Doug Bruns

Posts Tagged ‘Jack Kilby’

My life has sprinted parallel to the advancement of silicon technology.

In Philosophy, Technology, The Examined Life, The infinity of ideas, Thinkers on May 11, 2010 at 6:05 pm

I was three years old in 1958. That was the year Jack Kilby demonstrated a continuous sine wave from his integrated circuit to the management team at Texas instrument. That was the year modern technology was born.  It was the first successful working integrated circuit. He had been wrestling with what was poetically referred to as the “tyranny of numbers.” This specific tyranny was one of size and scope. In order to get the computing machines to work as the engineers suspected they could, they required more and bigger components. The machines were taking up entire rooms, and to make the situation especially humbling, every thing had to be soldered to every other thing, by hand. Kilby solved the problem by using a single piece of semiconductor material. He was awarded U.S. Patent 3,138,743 for “Miniaturized Electronic Circuits” in 1959. In 2000 he got the Nobel prize in physics.

My life has sprinted parallel to the advancement of silicon technology. I have been alive from the birth of the chip to the iPad. Heidegger, who was 69 when Kilby overthrew tyranny, had already written (tellingly?) about the relationship between authenticity and non-technical modes of existence. Sartre had thrown in the towel, declaring western culture hopelessly inauthentic, offering little hope for recovery. He was 53.  They didn’t know technology as we know technology. Somewhere along the personal time-line, a few years after Kilby’s chip,  I discovered Henry David Thoreau and his experiment in the woods.

I went to the woods because I wished to live deliberately, to front only the essential facts of life, and see if I could learn what it had to teach, and not, when I came to die, discover that I had not lived. I did not wish to live what is not life, living is so dear; nor did I wish to practice resignation, unless it was quite necessary. I wanted to live deep and suck out all the marrow of life…

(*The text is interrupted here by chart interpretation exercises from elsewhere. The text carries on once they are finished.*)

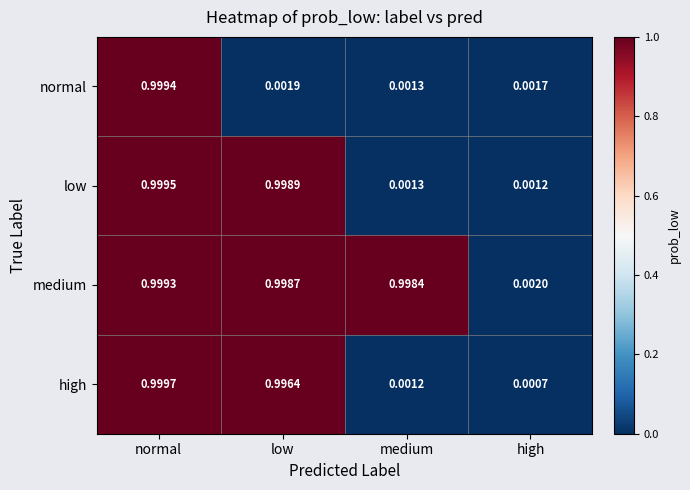

Which series has the widest spread of values?

high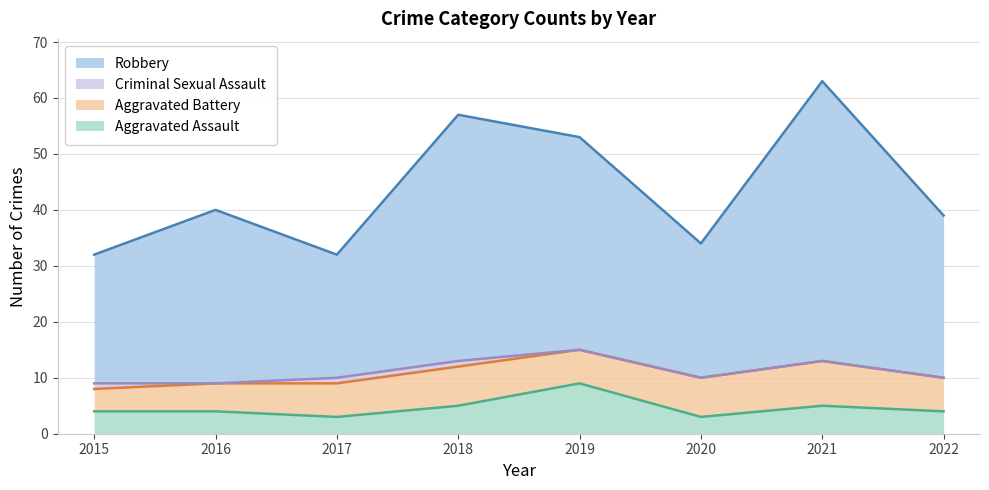

What is the total value across all series at 2022?

39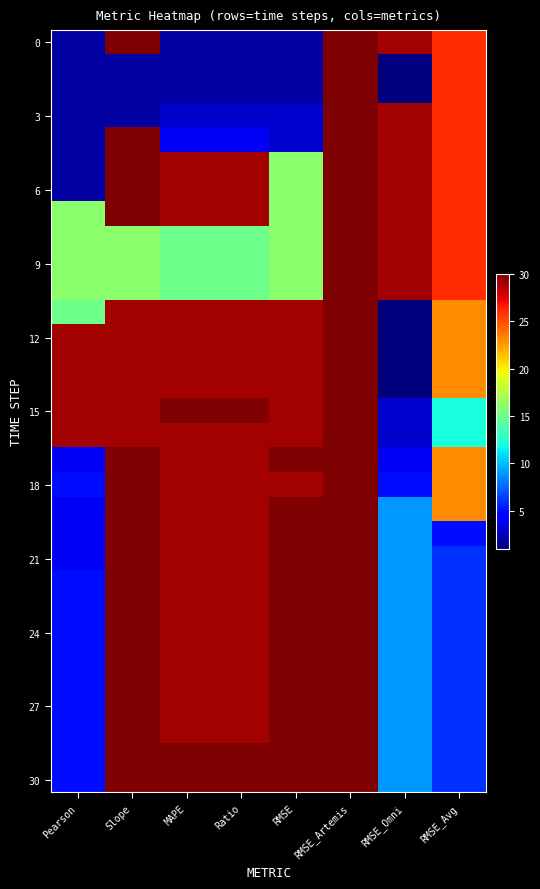

What is the greatest value displayed?

30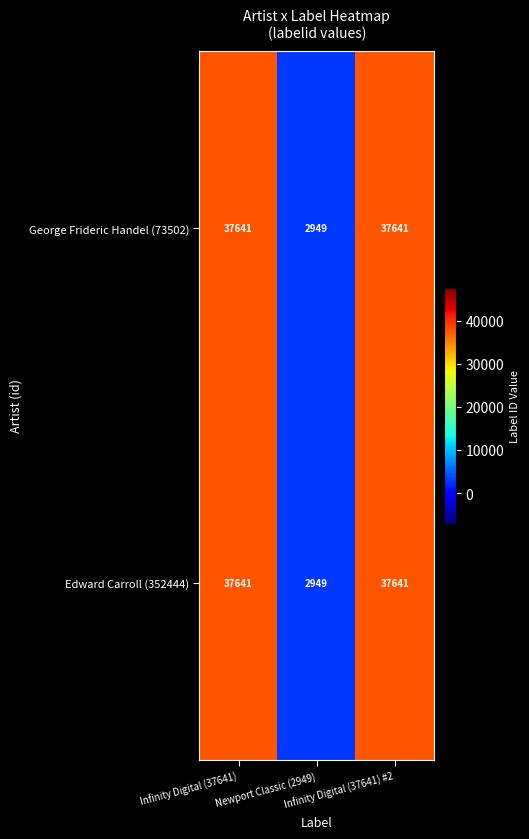

What is the sum of all Edward Carroll (352444) values?

78231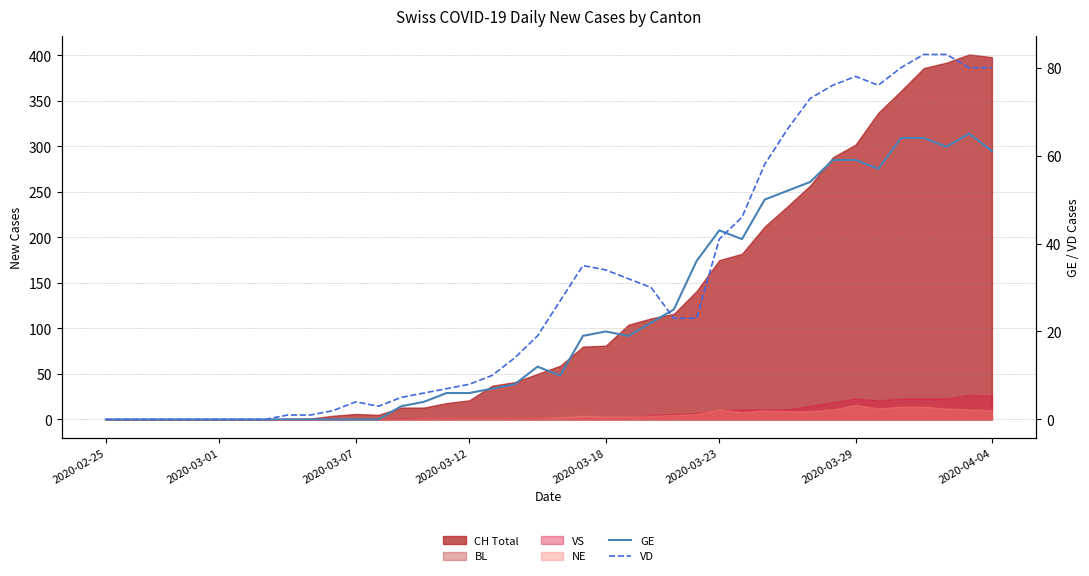

What is the greatest value displayed?

83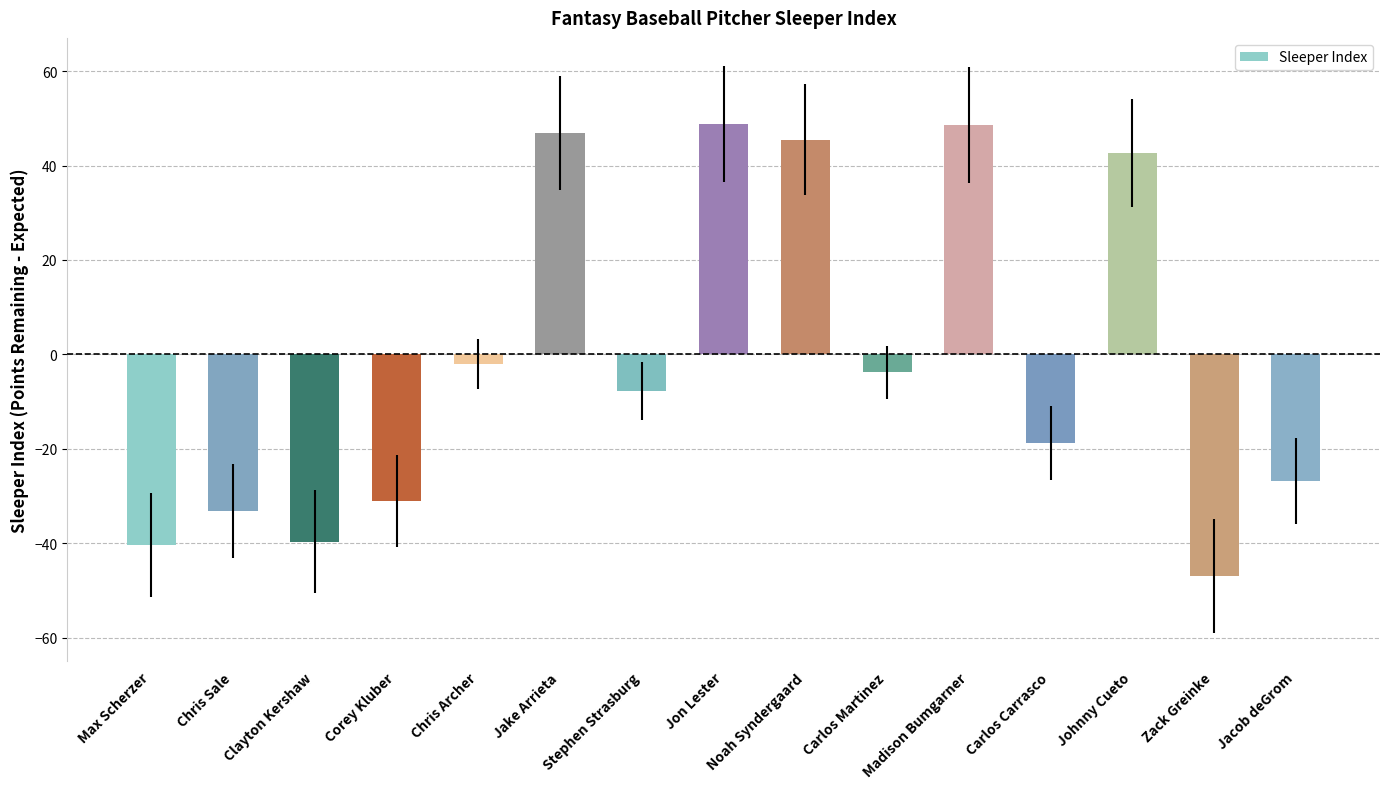

What is the difference between the maximum and minimum values?

95.6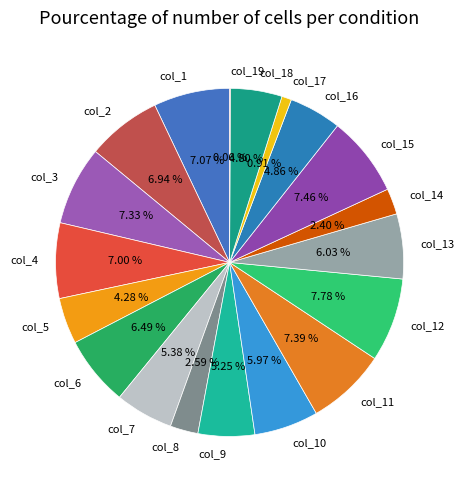

Does col_12 account for over 50% of the chart?

No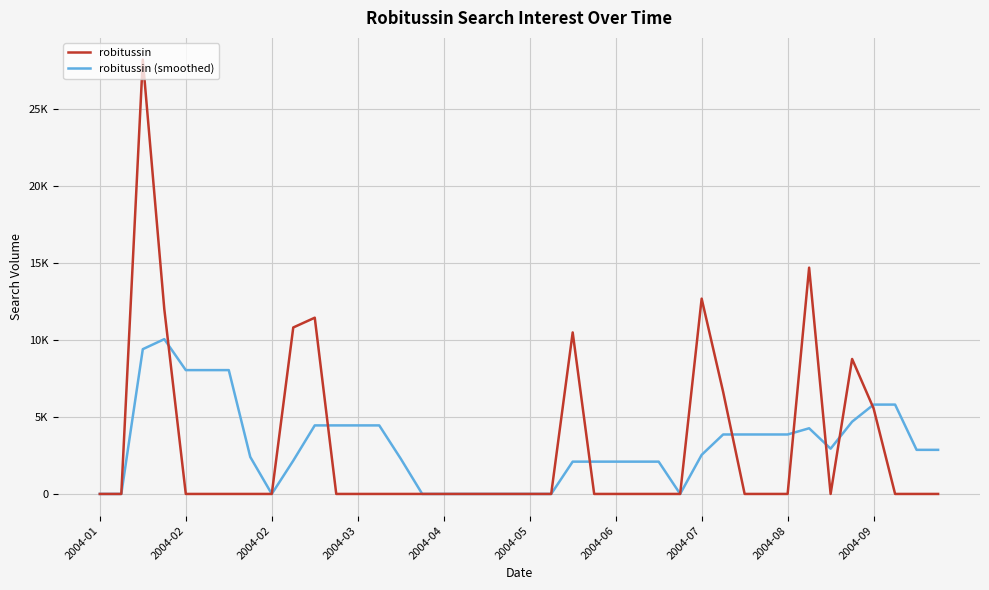

Does the chart display data point markers on the line(s)?

No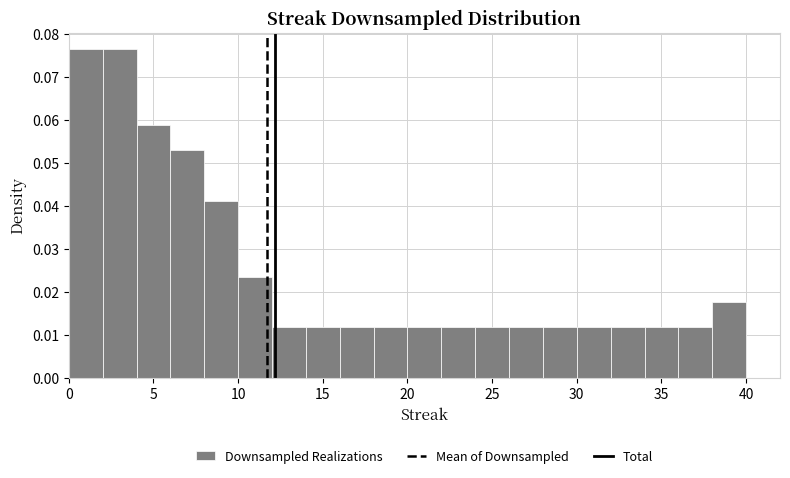

Reading left to right, transcribe this chart: for each bar, give the range it covers on the x-axis and its height. The values are not printed on the chart, so give them approximately, as read against the axis.

0 to 2: 0.076
2 to 4: 0.076
4 to 6: 0.059
6 to 8: 0.053
8 to 10: 0.041
10 to 12: 0.024
12 to 14: 0.012
14 to 16: 0.012
16 to 18: 0.012
18 to 20: 0.012
20 to 22: 0.012
22 to 24: 0.012
24 to 26: 0.012
26 to 28: 0.012
28 to 30: 0.012
30 to 32: 0.012
32 to 34: 0.012
34 to 36: 0.012
36 to 38: 0.012
38 to 40: 0.018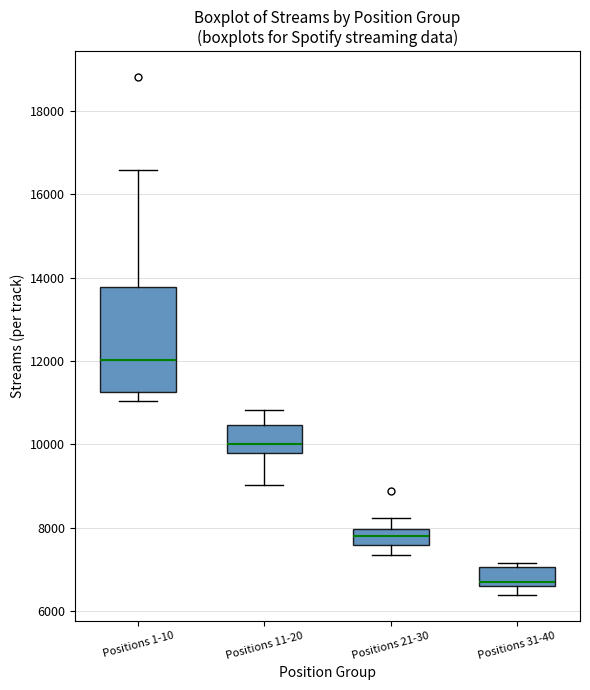

Reading left to right, read every box against the y-axis: the position of its median line, the range the box covers, and the ends of its whiskers. The values are not printed on the chart, so give them approximately, as read against the axis.

Positions 1-10: median 12000, box 11200 to 13800, whiskers 11000 to 16600
Positions 11-20: median 10000, box 9800 to 10400, whiskers 9000 to 10800
Positions 21-30: median 7800, box 7600 to 8000, whiskers 7400 to 8200
Positions 31-40: median 6600 (just above the box's lower edge), box 6600 to 7000, whiskers 6400 to 7200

I don’t wish to infer that technology makes for less authenticity. But, Thoreau, whose opinion I trust,  suggested a threat incubating in the pre-dawn of modern existence and I think I should pay heed. His existence, that existence which would drive him to the solitude of the woods, was primitive compared  to our  post-Kilby reality. But it’s only a matter of degrees, I suspect. The point being, add up enough degrees and you have an angle, angles stretch wide enough and before you know it,  you’re 180 degrees from the direction you wish to be headed.

I have no idea what to do about any of this, wondering if action is even warranted. I only worry, not having gone to Walden and not knowing if I am practicing resignation or not, that I will misstep and fumble awkwardly tripping into the/my future. Mostly, I think that is already the case.